When asked if she feels like two women, Sacha the performer and Sacha the person, she shakes her head. “I used to krump,” she says. “I don’t plan much. I just let my body speak. Even when I try to be sexy, the krumping still comes out.” She laughs, a little wild, a little wise.
For all its contradictions between empowerment and exploitation, intimacy and performance, Théâtre Chochotte remains what Madame intended it to be: a space for revelation.
Here, women are not merely seen, they stage the act of being seen. They transform eroticism into authorship, desire into discipline, nudity into narrative.
Perhaps that was Madame’s genius all along. To not just undress women, but to strip the world’s assumptions about them. Beneath the red velvet curtain, amid the soft perfume of sweat and spotlight, there’s something revolutionary happening.

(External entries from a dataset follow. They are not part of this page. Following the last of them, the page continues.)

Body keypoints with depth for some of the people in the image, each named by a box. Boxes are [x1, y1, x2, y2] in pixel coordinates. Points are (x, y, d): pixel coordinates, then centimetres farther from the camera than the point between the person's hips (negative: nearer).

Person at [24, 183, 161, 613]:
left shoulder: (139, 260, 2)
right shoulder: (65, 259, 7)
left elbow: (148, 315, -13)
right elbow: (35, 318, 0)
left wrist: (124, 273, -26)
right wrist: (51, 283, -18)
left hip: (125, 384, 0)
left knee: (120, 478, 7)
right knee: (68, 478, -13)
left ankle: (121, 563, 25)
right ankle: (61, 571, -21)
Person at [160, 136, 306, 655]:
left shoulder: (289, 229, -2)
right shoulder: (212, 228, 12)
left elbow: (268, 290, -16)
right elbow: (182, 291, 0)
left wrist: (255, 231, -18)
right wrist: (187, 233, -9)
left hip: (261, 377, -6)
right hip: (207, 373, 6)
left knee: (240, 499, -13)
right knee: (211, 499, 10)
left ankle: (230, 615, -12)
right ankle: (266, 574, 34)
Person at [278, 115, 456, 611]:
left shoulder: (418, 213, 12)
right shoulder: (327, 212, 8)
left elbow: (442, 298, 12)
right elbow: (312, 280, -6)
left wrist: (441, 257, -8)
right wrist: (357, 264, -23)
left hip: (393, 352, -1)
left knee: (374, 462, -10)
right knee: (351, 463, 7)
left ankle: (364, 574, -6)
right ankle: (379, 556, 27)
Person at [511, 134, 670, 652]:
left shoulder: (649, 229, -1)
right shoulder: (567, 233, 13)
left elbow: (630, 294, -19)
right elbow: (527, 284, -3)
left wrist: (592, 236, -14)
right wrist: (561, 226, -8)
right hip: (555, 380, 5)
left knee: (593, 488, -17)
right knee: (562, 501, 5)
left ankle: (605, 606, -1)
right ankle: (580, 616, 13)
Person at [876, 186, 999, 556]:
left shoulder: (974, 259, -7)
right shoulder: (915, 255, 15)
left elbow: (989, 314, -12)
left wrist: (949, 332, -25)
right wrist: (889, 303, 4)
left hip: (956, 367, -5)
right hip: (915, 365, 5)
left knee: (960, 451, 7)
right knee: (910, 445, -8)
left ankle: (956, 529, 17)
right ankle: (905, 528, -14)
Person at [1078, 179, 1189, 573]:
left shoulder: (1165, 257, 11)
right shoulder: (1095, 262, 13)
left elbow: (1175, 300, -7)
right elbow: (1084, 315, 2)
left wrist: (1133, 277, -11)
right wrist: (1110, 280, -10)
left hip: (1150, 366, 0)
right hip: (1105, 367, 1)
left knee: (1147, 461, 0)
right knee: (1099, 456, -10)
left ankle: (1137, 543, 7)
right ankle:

At Théâtre Chochotte, the body isn’t just an object of desire — it’s a work of art.
Author's note
As a future sex therapist, researcher, and medical professional, I place great importance on informed consent and ethical transparency. Prior to conducting the interviews, I debriefed each participant regarding the purpose of the interviews, the intended publication venue and the objectives of this project.
All participants provided verbal consent for the use of their chosen photographs, recorded statements and interview materials. These measures were taken to ensure the protection of each participant’s confidentiality, identity and the integrity of their contributions.
Written with unabashed admiration for the belles of Chochotte — from Angel, to those who know me best.